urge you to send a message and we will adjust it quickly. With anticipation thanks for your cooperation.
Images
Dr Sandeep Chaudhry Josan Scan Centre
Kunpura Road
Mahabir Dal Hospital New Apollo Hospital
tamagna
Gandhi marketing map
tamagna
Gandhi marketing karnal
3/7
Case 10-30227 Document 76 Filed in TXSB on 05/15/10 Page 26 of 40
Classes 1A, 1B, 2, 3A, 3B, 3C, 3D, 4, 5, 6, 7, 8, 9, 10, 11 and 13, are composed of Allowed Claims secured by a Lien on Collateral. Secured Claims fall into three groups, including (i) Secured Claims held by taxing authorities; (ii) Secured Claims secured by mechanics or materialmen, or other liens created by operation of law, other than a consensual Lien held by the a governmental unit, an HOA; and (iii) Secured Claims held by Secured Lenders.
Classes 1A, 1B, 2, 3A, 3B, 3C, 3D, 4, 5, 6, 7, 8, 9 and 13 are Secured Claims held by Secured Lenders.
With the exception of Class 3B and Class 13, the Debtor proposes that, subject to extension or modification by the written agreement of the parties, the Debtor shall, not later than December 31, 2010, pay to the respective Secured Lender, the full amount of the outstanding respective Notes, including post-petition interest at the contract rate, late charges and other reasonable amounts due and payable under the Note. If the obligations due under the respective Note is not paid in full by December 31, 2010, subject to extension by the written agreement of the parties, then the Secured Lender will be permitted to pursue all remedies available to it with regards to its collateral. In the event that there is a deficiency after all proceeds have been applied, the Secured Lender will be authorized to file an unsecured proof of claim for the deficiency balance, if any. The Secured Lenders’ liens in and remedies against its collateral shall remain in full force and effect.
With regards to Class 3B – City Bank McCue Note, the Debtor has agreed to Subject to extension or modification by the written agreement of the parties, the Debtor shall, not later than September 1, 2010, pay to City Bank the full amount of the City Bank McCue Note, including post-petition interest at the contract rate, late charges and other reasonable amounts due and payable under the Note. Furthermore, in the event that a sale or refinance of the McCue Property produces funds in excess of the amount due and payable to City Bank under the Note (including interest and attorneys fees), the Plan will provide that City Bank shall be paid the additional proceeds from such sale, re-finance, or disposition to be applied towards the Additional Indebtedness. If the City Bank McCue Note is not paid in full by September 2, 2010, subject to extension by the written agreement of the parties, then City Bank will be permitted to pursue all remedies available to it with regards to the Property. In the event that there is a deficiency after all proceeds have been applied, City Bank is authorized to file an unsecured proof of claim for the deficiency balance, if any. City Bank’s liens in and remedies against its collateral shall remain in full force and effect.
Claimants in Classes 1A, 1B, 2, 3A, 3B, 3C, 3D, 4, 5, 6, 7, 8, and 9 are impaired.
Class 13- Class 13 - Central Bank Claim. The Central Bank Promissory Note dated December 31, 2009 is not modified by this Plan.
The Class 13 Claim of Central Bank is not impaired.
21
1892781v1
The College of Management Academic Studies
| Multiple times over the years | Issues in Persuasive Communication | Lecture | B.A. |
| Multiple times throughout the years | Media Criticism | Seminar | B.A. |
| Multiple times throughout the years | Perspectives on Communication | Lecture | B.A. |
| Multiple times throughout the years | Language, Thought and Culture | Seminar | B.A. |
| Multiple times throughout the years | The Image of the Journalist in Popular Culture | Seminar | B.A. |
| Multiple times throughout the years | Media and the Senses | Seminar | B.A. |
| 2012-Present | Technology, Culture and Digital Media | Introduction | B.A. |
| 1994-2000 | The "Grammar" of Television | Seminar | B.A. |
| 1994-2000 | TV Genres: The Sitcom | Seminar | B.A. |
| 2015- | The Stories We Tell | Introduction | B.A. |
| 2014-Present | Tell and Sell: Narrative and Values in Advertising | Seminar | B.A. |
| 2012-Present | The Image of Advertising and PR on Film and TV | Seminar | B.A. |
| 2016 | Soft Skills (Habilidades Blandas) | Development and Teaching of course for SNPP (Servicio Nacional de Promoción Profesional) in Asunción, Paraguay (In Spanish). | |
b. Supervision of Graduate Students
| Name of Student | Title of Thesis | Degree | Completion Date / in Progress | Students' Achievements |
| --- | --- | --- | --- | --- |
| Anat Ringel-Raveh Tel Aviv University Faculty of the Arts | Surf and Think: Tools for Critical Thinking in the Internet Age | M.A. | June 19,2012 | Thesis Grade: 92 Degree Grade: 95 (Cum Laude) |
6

******

- [WHAT YOU NEED TO DO]
Please return the records above in their exact form.

- [ANSWER BOX]
urge you to send a message and we will adjust it quickly. With anticipation thanks for your cooperation.
Images
Dr Sandeep Chaudhry Josan Scan Centre
Kunpura Road
Mahabir Dal Hospital New Apollo Hospital
tamagna
Gandhi marketing map
tamagna
Gandhi marketing karnal
3/7
Case 10-30227 Document 76 Filed in TXSB on 05/15/10 Page 26 of 40
Classes 1A, 1B, 2, 3A, 3B, 3C, 3D, 4, 5, 6, 7, 8, 9, 10, 11 and 13, are composed of Allowed Claims secured by a Lien on Collateral. Secured Claims fall into three groups, including (i) Secured Claims held by taxing authorities; (ii) Secured Claims secured by mechanics or materialmen, or other liens created by operation of law, other than a consensual Lien held by the a governmental unit, an HOA; and (iii) Secured Claims held by Secured Lenders.
Classes 1A, 1B, 2, 3A, 3B, 3C, 3D, 4, 5, 6, 7, 8, 9 and 13 are Secured Claims held by Secured Lenders.
With the exception of Class 3B and Class 13, the Debtor proposes that, subject to extension or modification by the written agreement of the parties, the Debtor shall, not later than December 31, 2010, pay to the respective Secured Lender, the full amount of the outstanding respective Notes, including post-petition interest at the contract rate, late charges and other reasonable amounts due and payable under the Note. If the obligations due under the respective Note is not paid in full by December 31, 2010, subject to extension by the written agreement of the parties, then the Secured Lender will be permitted to pursue all remedies available to it with regards to its collateral. In the event that there is a deficiency after all proceeds have been applied, the Secured Lender will be authorized to file an unsecured proof of claim for the deficiency balance, if any. The Secured Lenders’ liens in and remedies against its collateral shall remain in full force and effect.
With regards to Class 3B – City Bank McCue Note, the Debtor has agreed to Subject to extension or modification by the written agreement of the parties, the Debtor shall, not later than September 1, 2010, pay to City Bank the full amount of the City Bank McCue Note, including post-petition interest at the contract rate, late charges and other reasonable amounts due and payable under the Note. Furthermore, in the event that a sale or refinance of the McCue Property produces funds in excess of the amount due and payable to City Bank under the Note (including interest and attorneys fees), the Plan will provide that City Bank shall be paid the additional proceeds from such sale, re-finance, or disposition to be applied towards the Additional Indebtedness. If the City Bank McCue Note is not paid in full by September 2, 2010, subject to extension by the written agreement of the parties, then City Bank will be permitted to pursue all remedies available to it with regards to the Property. In the event that there is a deficiency after all proceeds have been applied, City Bank is authorized to file an unsecured proof of claim for the deficiency balance, if any. City Bank’s liens in and remedies against its collateral shall remain in full force and effect.
Claimants in Classes 1A, 1B, 2, 3A, 3B, 3C, 3D, 4, 5, 6, 7, 8, and 9 are impaired.
Class 13- Class 13 - Central Bank Claim. The Central Bank Promissory Note dated December 31, 2009 is not modified by this Plan.
The Class 13 Claim of Central Bank is not impaired.
21
1892781v1
The College of Management Academic Studies
| Multiple times over the years | Issues in Persuasive Communication | Lecture | B.A. |
| Multiple times throughout the years | Media Criticism | Seminar | B.A. |
| Multiple times throughout the years | Perspectives on Communication | Lecture | B.A. |
| Multiple times throughout the years | Language, Thought and Culture | Seminar | B.A. |
| Multiple times throughout the years | The Image of the Journalist in Popular Culture | Seminar | B.A. |
| Multiple times throughout the years | Media and the Senses | Seminar | B.A. |
| 2012-Present | Technology, Culture and Digital Media | Introduction | B.A. |
| 1994-2000 | The "Grammar" of Television | Seminar | B.A. |
| 1994-2000 | TV Genres: The Sitcom | Seminar | B.A. |
| 2015- | The Stories We Tell | Introduction | B.A. |
| 2014-Present | Tell and Sell: Narrative and Values in Advertising | Seminar | B.A. |
| 2012-Present | The Image of Advertising and PR on Film and TV | Seminar | B.A. |
| 2016 | Soft Skills (Habilidades Blandas) | Development and Teaching of course for SNPP (Servicio Nacional de Promoción Profesional) in Asunción, Paraguay (In Spanish). | |
b. Supervision of Graduate Students
| Name of Student | Title of Thesis | Degree | Completion Date / in Progress | Students' Achievements |
| --- | --- | --- | --- | --- |
| Anat Ringel-Raveh Tel Aviv University Faculty of the Arts | Surf and Think: Tools for Critical Thinking in the Internet Age | M.A. | June 19,2012 | Thesis Grade: 92 Degree Grade: 95 (Cum Laude) |
6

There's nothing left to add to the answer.